Single by Shinedown

from the album Attention Attention
- Released: March 7, 2018
- Recorded: 2017–2018
- Genre: Hard rock
- Length: 3:27
- Label: Atlantic
- Songwriters: Brent Smith; Eric Bass;
- Producer: Eric Bass

Shinedown singles chronology
| "How Did You Love" (2016) | "Devil" (2018) | "Get Up" (2018) |

Music video
- "Devil" on YouTube

= Devil (Shinedown song) =

"Devil" is a song by American rock band Shinedown. It was their first single off of their sixth studio album Attention Attention. It reached number one on the US Billboard Mainstream Rock Songs chart in May 2018.

==Background==
The song was first released on March 7, 2018, as the first single from the band's sixth studio album, Attention Attention. An accompanying music video was released on the same day, also featuring intro track "The Entrance". The video was directed by Bill Yukich, the lead editor for Beyonce's Lemonade film. The song was included in the soundtrack for WWE 2K19, having been selected by Baron Corbin. The song was also included in the Apex Legends season 3 cinematic trailer.

==Themes and composition==
Lyrically, the song has been described by Alternative Press as "a deep dive into the heart of fear". Attention Attention is a concept album that details a person's progression, from being in a dark, negative space, to working through their issues and eventually progressing into be a new, more positive person; "Devil" is the second track from the album, and the first fully formed song after the intro track, placing it in the more negativity-themed side of the album. Frontman Brent Smith outlined the meaning of the song:

'Devil' is about being afraid, 'Devil' is about being terrified of not only yourself, in some respects, but the world around you, and understanding that there are so many things and so many different situations and people and places and atmospheres and exposure that human beings are put in front of on a daily basis, [and] the world can be a really difficult place to navigate. So that's where the story starts.

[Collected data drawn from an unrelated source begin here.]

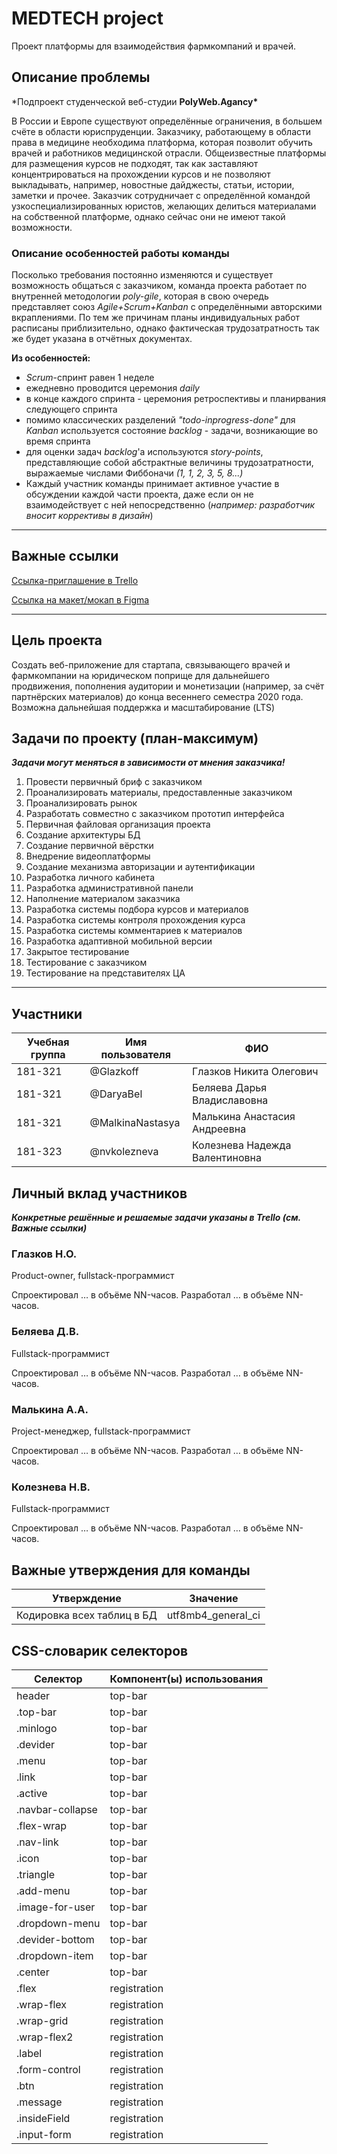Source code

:# MEDTECH project

Проект платформы для взаимодействия фармкомпаний и врачей.

## Описание проблемы

\*Подпроект студенческой веб-студии **PolyWeb.Agancy\***

В России и Европе существуют определённые ограничения, в большем счёте в области юриспруденции. Заказчику, работающему в области права в медицине необходима платформа, которая позволит обучить врачей и работников медицинской отрасли. Общеизвестные платформы для размещения курсов не подходят, так как заставляют концентрироваться на прохождении курсов и не позволяют выкладывать, например, новостные дайджесты, статьи, истории, заметки и прочее. Заказчик сотрудничает с определённой командой узкоспециализированных юристов, желающих делиться материалами на собственной платформе, однако сейчас они не имеют такой возможности.

### Описание особенностей работы команды

Посколько требования постоянно изменяются и существует возможность общаться с заказчиком, команда проекта работает по внутренней методологии _poly-gile_, которая в свою очередь представляет союз _Agile+Scrum+Kanban_ с определёнными авторскими вкраплениями. По тем же причинам планы индивидуальных работ расписаны приблизительно, однако фактическая трудозатратность так же будет указана в отчётных документах.

**Из особенностей:**

- _Scrum_-спринт равен 1 неделе
- ежедневно проводится церемония _daily_
- в конце каждого спринта - церемония ретроспективы и планирвания следующего спринта
- помимо классических разделений _"todo-inprogress-done"_ для _Kanban_ используется состояние _backlog_ - задачи, возникающие во время спринта
- для оценки задач _backlog_'a используются _story-points_, представляющие собой абстрактные величины трудозатратности, выражаемые числами Фиббоначи _(1, 1, 2, 3, 5, 8...)_
- Каждый участник команды принимает активное участие в обсуждении каждой части проекта, даже если он не взаимодействует с ней непосредственно (_например: разработчик вносит коррективы в дизайн_)

---

## Важные ссылки

[Ссылка-приглашение в Trello](https://trello.com/invite/b/EABuuIai/8d4ccff5c96524327a5620f99c425b41/medtech "Trello")

[Ссылка на макет/мокап в Figma](https://www.figma.com/file/qVGQ2iN2clPqCpwPKdMOVk/%D0%9C%D0%B5%D0%B4LMS?node-id=0%3A1 "Figma")

---

## Цель проекта

Создать веб-приложение для стартапа, связывающего врачей и фармкомпании на юридическом поприще для дальнейшего продвижения, пополнения аудитории и монетизации (например, за счёт партнёрских материалов) до конца весеннего семестра 2020 года.
Возможна дальнейшая поддержка и масштабирование (LTS)

## Задачи по проекту (план-максимум)

**_Задачи могут меняться в зависимости от мнения заказчика!_**

1. Провести первичный бриф с заказчиком
2. Проанализировать материалы, предоставленные заказчиком
3. Проанализировать рынок
4. Разработать совместно c заказчиком прототип интерфейса
5. Первичная файловая организация проекта
6. Создание архитектуры БД
7. Создание первичной вёрстки
8. Внедрение видеоплатформы
9. Создание механизма авторизации и аутентификации
10. Разработка личного кабинета
11. Разработка административной панели
12. Наполнение материалом заказчика
13. Разработка системы подбора курсов и материалов
14. Разработка системы контроля прохождения курса
15. Разработка системы комментариев к материалов
16. Разработка адаптивной мобильной версии
17. Закрытое тестирование
18. Тестирование с заказчиком
19. Тестирование на представителях ЦА

---

## Участники

| Учебная группа | Имя пользователя | ФИО                            |
| -------------- | ---------------- | ------------------------------ |
| 181-321        | @Glazkoff        | Глазков Никита Олегович        |
| 181-321        | @DaryaBel        | Беляева Дарья Владиславовна    |
| 181-321        | @MalkinaNastasya | Малькина Анастасия Андреевна   |
| 181-323        | @nvkolezneva     | Колезнева Надежда Валентиновна |

## Личный вклад участников

**_Конкретные решённые и решаемые задачи указаны в Trello (см. Важные ссылки)_**

### Глазков Н.О.

Product-owner, fullstack-программист

Спроектировал … в объёме NN-часов. Разработал … в объёме NN-часов.

### Беляева Д.В.

Fullstack-программист

Спроектировал … в объёме NN-часов. Разработал … в объёме NN-часов.

### Малькина А.А.

Project-менеджер, fullstack-программист

Спроектировал … в объёме NN-часов. Разработал … в объёме NN-часов.

### Колезнева Н.В.

Fullstack-программист

Спроектировал … в объёме NN-часов. Разработал … в объёме NN-часов.

## Важные утверждения для команды

| Утверждение                | Значение           |
| -------------------------- | ------------------ |
| Кодировка всех таблиц в БД | utf8mb4_general_ci |

## CSS-словарик селекторов

| Селектор                   | Компонент(ы) использования |
| -------------------------- | ---------------------------|
| header                     | top-bar                    |
| .top-bar                   | top-bar                    |
| .minlogo                   | top-bar                    |
| .devider                   | top-bar                    | 
| .menu                      | top-bar                    |
| .link                      | top-bar                    |
| .active                    | top-bar                    |
| .navbar-collapse           | top-bar                    |
| .flex-wrap                 | top-bar                    |
| .nav-link                  | top-bar                    |
| .icon                      | top-bar                    |
| .triangle                  | top-bar                    |
| .add-menu                  | top-bar                    |
| .image-for-user            | top-bar                    |
| .dropdown-menu             | top-bar                    |
| .devider-bottom            | top-bar                    |
| .dropdown-item             | top-bar                    |
| .center                    | top-bar                    |
| .flex                      | registration               |
| .wrap-flex                 | registration               |
| .wrap-grid                 | registration               |
| .wrap-flex2                | registration               |
| .label                     | registration               |
| .form-control              | registration               |
| .btn                       | registration               |
| .message                   | registration               |
| .insideField               | registration               |
| .input-form                | registration               |
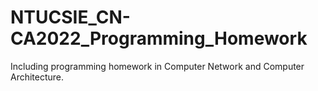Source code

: # NTUCSIE_CN-CA2022_Programming_Homework
Including programming homework in Computer Network and Computer Architecture.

Musically, Loudwire described the song as having a dense, wall of sound quality to it, describing it as having a "sliding guitar lick and off kilter beat"...backing choirs.. layers of synth, piano and guitar textures."

==Personnel==
Band
- Brent Smith – vocals
- Zach Myers – guitar
- Eric Bass – bass
- Barry Kerch – drums

==Charts==

===Weekly charts===

Weekly chart performance for "Devil"
| Chart (2018–19) | Peak position |
|---|---|
| Canada Rock (Billboard) | 7 |
| US Bubbling Under Hot 100 (Billboard) | 21 |
| US Digital Song Sales (Billboard) | 11 |
| US Hot Rock & Alternative Songs (Billboard) | 9 |
| US Rock & Alternative Airplay (Billboard) | 13 |

===Year-end charts===

Year-end chart performance for "Devil"
| Chart (2018) | Position |
|---|---|
| US Hot Rock Songs (Billboard) | 24 |
| US Rock Airplay (Billboard) | 32 |

==Certifications==

Certifications for "Devil"
| Region | Certification | Certified units/sales |
| Canada (Music Canada) | Platinum | 80,000^{‡} |
| United States (RIAA) | Gold | 500,000^{‡} |
^{‡} Sales+streaming figures based on certification alone.